Mit dem angefochtenen Bescheid vom 20. Februar 2003 hat die belangte Behörde gemäß § 69 Abs. 1 Z 1 AVG die Wiederaufnahme des mit Bescheid vom 27. Jänner 2003 abgeschlossenen Verleihungsverfahrens verfügt (Punkt 1.), gemäß § 20 Abs. 2 und Abs. 5 iVm § 10 Abs. 1 Z 6 StbG die (mit Bescheid vom 18. März 2002 ausgesprochene) Zusicherung der Verleihung der Staatsbürgerschaft an den Erstbeschwerdeführer und die Zusicherung der Erstreckung derselben an die zweit-, dritt- und viertbeschwerdeführenden Parteien widerrufen (Punkt 2.), den Antrag des Erstbeschwerdeführers auf Verleihung der österreichischen Staatsbürgerschaft gemäß §§ 10, 11a 12, 13 und 14 StbG abgewiesen (Punkt 3.) und die Anträge der zweit-, dritt- und viertbeschwerdeführenden Parteien auf Erstreckung derselben gemäß § 17 StbG abgewiesen (Punkt 4.).

Begründend führte sie aus, der Erstbeschwerdeführer sei seit 26. Februar 1986 mit (der türkischen Staatsangehörigen) H verheiratet und habe seit 28. Juli 1987 ununterbrochen den Hauptwohnsitz in Österreich. Am 14. Jänner 2003 sei der Erstbeschwerdeführer vom Gendarmerieposten x wegen des Verdachtes der Körperverletzung gemäß § 83 StGB und der gefährlichen Drohung nach § 107 StGB an seiner Ehegattin an die Staatsanwaltschaft y zur Anzeige gebracht worden. Dieser Anzeige liege der folgende Tatverdacht (Sachverhalt) zu Grunde:

"D hat am 01.01.2003 gegen 01.00 Uhr seiner auf dem Ehebett liegenden Ehegattin H mit einem hölzernen Nudelholz zwei- bis dreimal gegen den Oberschenkel links und gegen die Schulter links und rechtsseitig sowie das rechte Fußgelenk und das linke Ellenbogengelenk geschlagen. Dieser Tat ging voraus, dass seine Ehegattin nicht mit ihm schlafen wollte, weshalb er die Schlafzimmertüre von innen abschloss und seine Gattin - wie dargestellt - mit dem Nudelholz schlug. Durch diese Schläge verspürte seine Gattin starke Schmerzen und wollte ihn zur Anzeige bringen. H wurde deshalb von D mit dem Zurückschicken in die Türkei, dem Lächerlichmachen vor Bekannten, der Wegnahme der Kinder und dem Zerreißen des türkischen Passes bedroht. H erlitt durch die Misshandlungen ihres Ehegatten ein großes Hämatom im Bereich des linken Oberschenkels, eine kleine Exkoriation am linken Ellbogen und eine Schürfung/Hämatom am Hals rechts."

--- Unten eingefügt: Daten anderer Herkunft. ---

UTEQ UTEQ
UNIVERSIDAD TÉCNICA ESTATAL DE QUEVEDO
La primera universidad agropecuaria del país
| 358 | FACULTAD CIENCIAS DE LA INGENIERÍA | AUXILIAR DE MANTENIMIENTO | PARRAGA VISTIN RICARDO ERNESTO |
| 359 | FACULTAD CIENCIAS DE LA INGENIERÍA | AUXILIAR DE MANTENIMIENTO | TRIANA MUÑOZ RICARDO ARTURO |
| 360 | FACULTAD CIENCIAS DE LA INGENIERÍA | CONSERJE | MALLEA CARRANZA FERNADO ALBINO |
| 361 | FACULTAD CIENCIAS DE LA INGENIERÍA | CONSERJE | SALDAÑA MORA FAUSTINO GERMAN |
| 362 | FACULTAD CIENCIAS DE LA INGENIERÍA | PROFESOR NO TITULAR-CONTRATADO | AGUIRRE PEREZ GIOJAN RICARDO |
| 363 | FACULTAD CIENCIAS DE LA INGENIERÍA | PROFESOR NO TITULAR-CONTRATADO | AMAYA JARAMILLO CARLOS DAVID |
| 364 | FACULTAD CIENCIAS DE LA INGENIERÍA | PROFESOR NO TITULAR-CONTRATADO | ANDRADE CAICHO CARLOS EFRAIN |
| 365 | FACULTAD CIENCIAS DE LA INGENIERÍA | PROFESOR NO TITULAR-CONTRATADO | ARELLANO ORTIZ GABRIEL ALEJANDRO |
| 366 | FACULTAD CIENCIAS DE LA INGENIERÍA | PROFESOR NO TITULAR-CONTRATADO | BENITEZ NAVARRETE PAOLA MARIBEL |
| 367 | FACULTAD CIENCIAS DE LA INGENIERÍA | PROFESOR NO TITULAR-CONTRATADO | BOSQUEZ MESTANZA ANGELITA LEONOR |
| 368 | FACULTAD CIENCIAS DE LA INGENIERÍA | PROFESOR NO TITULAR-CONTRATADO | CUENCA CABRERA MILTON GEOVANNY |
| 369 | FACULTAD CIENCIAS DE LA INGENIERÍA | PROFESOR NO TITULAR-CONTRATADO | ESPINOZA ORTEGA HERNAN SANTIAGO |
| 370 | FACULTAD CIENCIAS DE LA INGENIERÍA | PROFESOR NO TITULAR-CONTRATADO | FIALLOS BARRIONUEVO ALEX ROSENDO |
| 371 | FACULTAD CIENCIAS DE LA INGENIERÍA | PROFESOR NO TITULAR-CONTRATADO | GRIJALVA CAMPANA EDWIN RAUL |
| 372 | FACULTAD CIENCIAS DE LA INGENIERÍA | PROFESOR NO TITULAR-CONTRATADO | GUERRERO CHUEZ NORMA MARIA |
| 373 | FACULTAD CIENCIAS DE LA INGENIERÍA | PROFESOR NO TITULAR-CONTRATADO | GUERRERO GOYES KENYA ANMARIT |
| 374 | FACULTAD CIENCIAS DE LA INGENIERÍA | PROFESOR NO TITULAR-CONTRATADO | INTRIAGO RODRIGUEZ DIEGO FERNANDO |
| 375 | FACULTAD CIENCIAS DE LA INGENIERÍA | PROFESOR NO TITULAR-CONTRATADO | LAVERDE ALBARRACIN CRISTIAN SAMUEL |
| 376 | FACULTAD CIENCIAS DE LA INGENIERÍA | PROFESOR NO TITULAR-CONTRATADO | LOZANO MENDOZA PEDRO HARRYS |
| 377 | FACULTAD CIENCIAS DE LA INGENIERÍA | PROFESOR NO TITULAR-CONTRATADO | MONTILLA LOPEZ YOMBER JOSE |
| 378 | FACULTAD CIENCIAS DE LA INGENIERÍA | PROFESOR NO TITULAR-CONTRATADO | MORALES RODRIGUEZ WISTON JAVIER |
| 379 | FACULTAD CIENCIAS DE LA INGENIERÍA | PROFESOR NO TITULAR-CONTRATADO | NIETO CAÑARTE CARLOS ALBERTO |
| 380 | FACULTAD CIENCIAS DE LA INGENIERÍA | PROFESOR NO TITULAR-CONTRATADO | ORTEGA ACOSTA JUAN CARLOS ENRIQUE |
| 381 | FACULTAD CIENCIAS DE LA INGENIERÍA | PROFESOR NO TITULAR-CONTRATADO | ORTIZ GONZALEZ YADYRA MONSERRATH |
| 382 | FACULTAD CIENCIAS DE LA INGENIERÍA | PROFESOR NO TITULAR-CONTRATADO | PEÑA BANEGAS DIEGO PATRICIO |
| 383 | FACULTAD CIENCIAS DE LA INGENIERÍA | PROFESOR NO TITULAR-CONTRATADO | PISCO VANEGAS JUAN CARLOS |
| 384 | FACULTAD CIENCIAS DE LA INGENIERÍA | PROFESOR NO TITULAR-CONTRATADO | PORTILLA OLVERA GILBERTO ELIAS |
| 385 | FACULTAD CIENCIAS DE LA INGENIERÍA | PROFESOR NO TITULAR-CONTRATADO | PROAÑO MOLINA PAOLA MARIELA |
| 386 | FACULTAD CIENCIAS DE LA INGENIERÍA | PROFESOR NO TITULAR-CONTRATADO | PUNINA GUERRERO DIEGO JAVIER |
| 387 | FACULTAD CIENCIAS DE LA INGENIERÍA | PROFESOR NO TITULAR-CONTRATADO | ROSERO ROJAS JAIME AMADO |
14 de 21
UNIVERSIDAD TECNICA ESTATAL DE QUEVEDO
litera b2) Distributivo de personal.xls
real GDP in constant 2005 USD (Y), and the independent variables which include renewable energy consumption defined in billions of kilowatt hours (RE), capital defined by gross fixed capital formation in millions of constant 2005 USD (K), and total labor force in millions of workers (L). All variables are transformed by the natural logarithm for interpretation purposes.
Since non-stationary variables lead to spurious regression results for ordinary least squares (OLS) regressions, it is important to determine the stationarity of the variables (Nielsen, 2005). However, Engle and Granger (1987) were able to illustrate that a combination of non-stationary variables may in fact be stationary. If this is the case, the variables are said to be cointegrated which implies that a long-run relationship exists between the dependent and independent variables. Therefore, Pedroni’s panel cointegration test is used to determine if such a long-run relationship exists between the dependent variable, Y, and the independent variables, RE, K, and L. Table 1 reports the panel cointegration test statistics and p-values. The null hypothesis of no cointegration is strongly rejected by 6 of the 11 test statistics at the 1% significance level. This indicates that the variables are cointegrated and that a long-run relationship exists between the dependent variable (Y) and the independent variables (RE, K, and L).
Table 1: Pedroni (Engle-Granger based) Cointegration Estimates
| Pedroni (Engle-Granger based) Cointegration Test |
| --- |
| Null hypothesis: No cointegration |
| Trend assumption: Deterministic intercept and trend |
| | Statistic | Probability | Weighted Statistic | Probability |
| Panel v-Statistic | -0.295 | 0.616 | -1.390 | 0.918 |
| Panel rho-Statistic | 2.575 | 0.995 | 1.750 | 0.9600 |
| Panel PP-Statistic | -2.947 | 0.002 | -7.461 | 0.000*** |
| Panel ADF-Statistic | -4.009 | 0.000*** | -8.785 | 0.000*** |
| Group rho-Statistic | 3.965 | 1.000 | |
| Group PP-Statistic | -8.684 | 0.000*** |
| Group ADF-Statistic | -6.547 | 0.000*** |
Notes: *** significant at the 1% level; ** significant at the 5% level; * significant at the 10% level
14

Rechtlich folgerte die belangte Behörde, der Erstbeschwerdeführer sei wegen mehrfacher Körperverletzungen an seiner Ehegattin und wegen gefährlicher Drohung zur Anzeige gebracht worden; er habe die in der Anzeige getätigten Angaben bestätigt. Durch seine Tat habe er die körperliche Unversehrtheit seiner Ehegattin vorsätzlich beeinträchtigt und schwerwiegend gegen Vorschriften zur Hintanhaltung derartiger Gefahren verstoßen; er habe nämlich schlussendlich mit einem Nudelholz auf die Ehegattin eingeschlagen und sie dadurch verletzt. Diese Misshandlungen seien als besonders schwerwiegend zu werten, weil der Erstbeschwerdeführer sie an einer körperlich weit unterlegenen Frau und zum Teil unter Mithilfe eines Gegenstandes (Nudelholz) verübte, sodass die Zufügung einer Verletzung geradezu zu erwarten gewesen sei. Sein Verhalten lasse den Schluss zu, dass er möglicherweise auch in Zukunft wesentliche Vorschriften missachten werde, die zur Abwehr und Unterdrückung von Gefahren für die öffentliche Ruhe, Ordnung und Sicherheit bzw. für die anderen in Art. 8 Abs. 2 EMRK genannten öffentlichen Interessen erlassen wurden. Der Erstbeschwerdeführer erfülle daher die Voraussetzung des § 10 Abs. 1 Z 6 StbG nicht.

Dem aufzuhebenden Bescheid liege ein ordnungsgemäß durchgeführtes Ermittlungsverfahren zu Grunde. Die Anzeige (wegen Körperverletzung und gefährlicher Drohung) sei vom Gendarmerieposten x am 12. Jänner 2003 erstattet worden. Vom Gendarmerieposten z sei auf Grund des Vorfalls vom 1. Jänner 2003 gegenüber dem Erstbeschwerdeführer ein zehntägiges Betretungsverbot der gemeinsamen Wohnung ausgesprochen worden. Dadurch, dass dieser verschwiegen habe, an seiner Ehegattin mehrfach Körperverletzungen begangen und sie gefährlich bedroht zu haben, habe der Erstbeschwerdeführer die Verleihung der Staatsbürgerschaft erschlichen. § 24 StbG stehe der Wiederaufnahme des Verfahrens nicht entgegen. Der Antrag auf Verleihung der Staatsbürgerschaft sei somit abzuweisen. Damit seien die Erstreckung der Zusicherung zu widerrufen und der Antrag auf Erstreckung der Verleihung abzuweisen.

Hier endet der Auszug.